I think the same problem hit me, too, last night.

My kernel choked because of a GPU error, and that somehow disconnected
the cache. I can only guess that there was some sort of timeout due to
blocked queues, and that introduced an IO error which detached the
caches.

Sadly, I only realized this after I already reformatted and started
restore from backup: During the restore I watched the bcache status
and found that the devices are not attached.

I don't know if I could have re-attached the devices instead of
formatting. But I think the dirty data would have been discarded
anyways due to incrementing bcache_device->id.
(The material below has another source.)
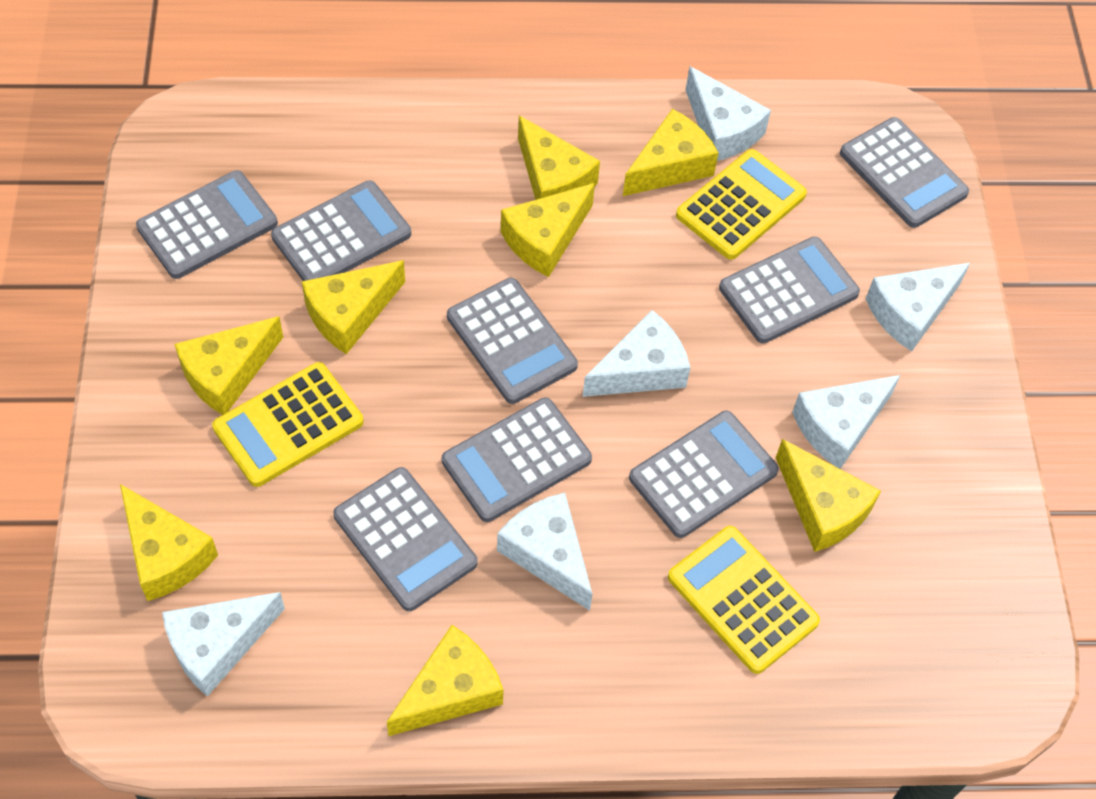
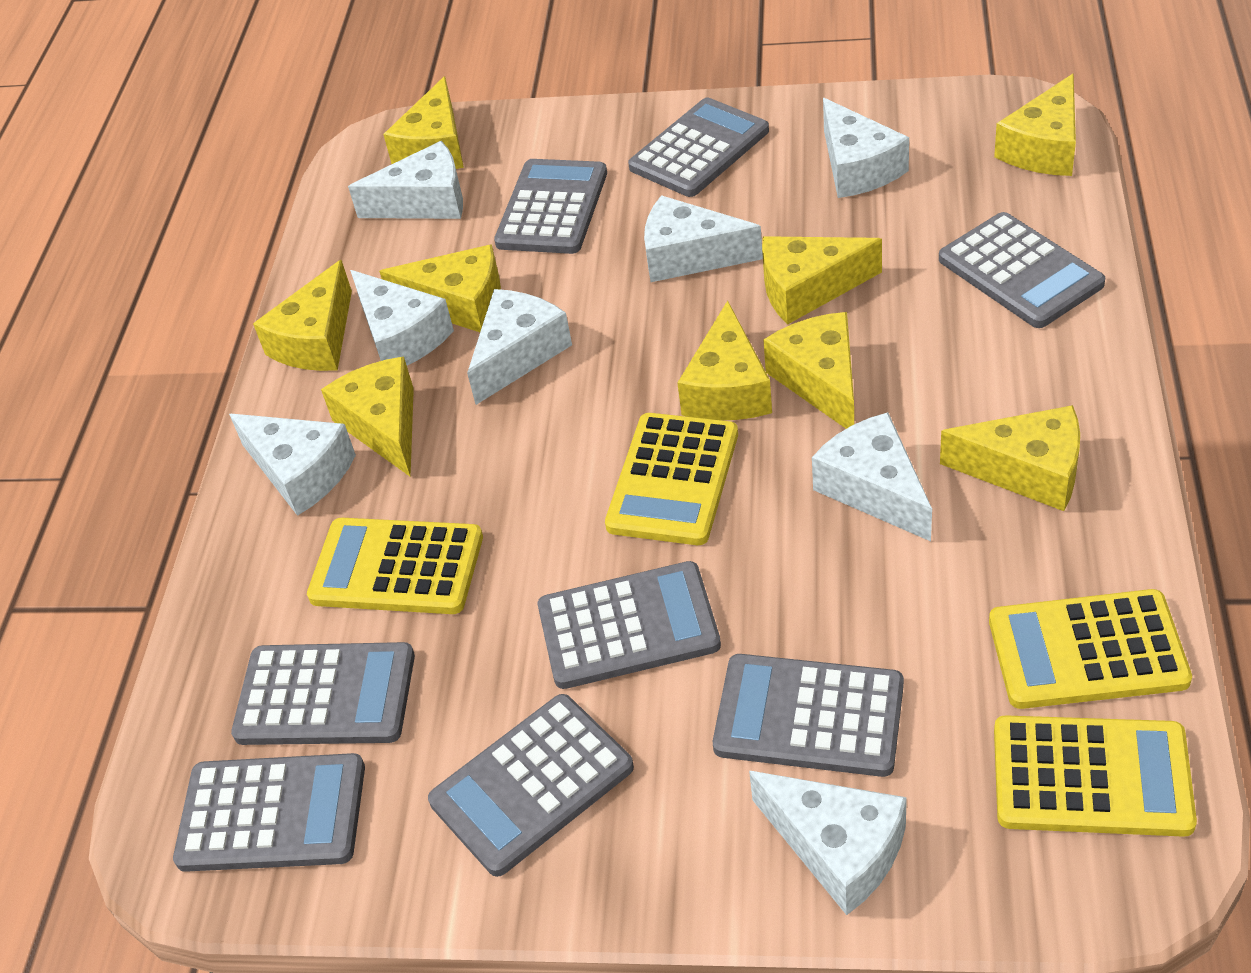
white cheese: 6 -> 8
yellow calculator: 3 -> 4
yellow cheese: 8 -> 9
This really needs a better solution, detaching is one of the worst,
especially on btrfs this has catastrophic consequences because data is
not updated inline but via copy on write. This requires updating a lot
of pointers. Usually, cow filesystem would be robust to this kind of
data-loss but the vast amount of dirty data that is lost puts the tree
generations too far behind of what btrfs is expecting, making it
essentially broken beyond repair. If some trees in the FS are just a
few generations behind, btrfs can repair itself by using a backup tree
root, but when the bcache is lost, generation numbers usually lag
behind several hundred generations. Detaching would be fine if there'd
be no dirty data - otherwise the device should probably stop and
refuse any more IO.

@Coly If I patched the source to stop instead of detach, would it have
made anything better? Would there be any side-effects? Is it possible
to atomically check for dirty data in that case and take either the
one or the other action?

Thanks,
Kai